#### [PROBLEM DESCRIPTION]
Copy out, from the entries below, each line that holds the string "pCid".
[Opening MATERIAL FOR THIS EXERCISE section]
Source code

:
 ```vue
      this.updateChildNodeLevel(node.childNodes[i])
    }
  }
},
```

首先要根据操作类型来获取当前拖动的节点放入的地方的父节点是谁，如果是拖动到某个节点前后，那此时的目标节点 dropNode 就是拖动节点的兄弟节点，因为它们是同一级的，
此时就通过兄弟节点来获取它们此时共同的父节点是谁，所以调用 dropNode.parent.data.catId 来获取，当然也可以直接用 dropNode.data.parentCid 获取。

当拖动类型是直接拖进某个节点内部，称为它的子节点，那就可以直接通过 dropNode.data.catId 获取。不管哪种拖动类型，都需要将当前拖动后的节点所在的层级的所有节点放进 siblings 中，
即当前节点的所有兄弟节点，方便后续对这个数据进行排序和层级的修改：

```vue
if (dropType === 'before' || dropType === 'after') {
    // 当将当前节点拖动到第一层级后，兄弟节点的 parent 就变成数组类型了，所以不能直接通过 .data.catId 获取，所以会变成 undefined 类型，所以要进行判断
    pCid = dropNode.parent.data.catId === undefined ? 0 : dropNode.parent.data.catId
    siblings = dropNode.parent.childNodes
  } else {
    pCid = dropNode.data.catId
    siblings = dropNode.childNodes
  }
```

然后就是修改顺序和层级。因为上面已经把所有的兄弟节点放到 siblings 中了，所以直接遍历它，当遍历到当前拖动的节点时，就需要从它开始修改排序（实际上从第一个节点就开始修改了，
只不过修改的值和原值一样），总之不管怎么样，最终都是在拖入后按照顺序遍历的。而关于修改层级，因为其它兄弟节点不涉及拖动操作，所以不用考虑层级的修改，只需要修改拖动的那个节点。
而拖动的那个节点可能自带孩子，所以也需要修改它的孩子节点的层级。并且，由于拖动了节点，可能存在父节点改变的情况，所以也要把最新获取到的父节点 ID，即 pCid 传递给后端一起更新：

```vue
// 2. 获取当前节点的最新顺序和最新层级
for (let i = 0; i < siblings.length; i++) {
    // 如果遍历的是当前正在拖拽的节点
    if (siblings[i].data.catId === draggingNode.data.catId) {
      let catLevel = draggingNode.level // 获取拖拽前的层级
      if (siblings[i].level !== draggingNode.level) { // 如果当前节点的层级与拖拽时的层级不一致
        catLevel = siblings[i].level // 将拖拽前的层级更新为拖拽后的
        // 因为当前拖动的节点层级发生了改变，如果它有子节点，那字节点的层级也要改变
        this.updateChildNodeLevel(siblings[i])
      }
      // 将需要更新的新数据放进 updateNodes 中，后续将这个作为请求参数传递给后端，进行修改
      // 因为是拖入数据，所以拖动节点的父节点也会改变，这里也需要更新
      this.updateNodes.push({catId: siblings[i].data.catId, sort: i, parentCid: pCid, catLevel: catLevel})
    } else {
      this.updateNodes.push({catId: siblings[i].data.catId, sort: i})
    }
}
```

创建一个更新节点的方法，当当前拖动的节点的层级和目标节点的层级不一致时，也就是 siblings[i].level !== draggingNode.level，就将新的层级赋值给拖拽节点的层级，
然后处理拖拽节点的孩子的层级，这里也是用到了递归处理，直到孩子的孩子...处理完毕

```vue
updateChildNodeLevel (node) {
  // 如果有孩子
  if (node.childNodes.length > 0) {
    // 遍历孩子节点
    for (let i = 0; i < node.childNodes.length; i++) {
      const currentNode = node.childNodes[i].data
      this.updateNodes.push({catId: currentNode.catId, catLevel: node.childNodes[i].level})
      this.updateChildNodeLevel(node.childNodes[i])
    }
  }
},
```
[Closing MATERIAL FOR THIS EXERCISE section]
#### [RESPONSE TO THIS EXERCISE]
    pCid = dropNode.parent.data.catId === undefined ? 0 : dropNode.parent.data.catId
    pCid = dropNode.data.catId
而拖动的那个节点可能自带孩子，所以也需要修改它的孩子节点的层级。并且，由于拖动了节点，可能存在父节点改变的情况，所以也要把最新获取到的父节点 ID，即 pCid 传递给后端一起更新：
      this.updateNodes.push({catId: siblings[i].data.catId, sort: i, parentCid: pCid, catLevel: catLevel})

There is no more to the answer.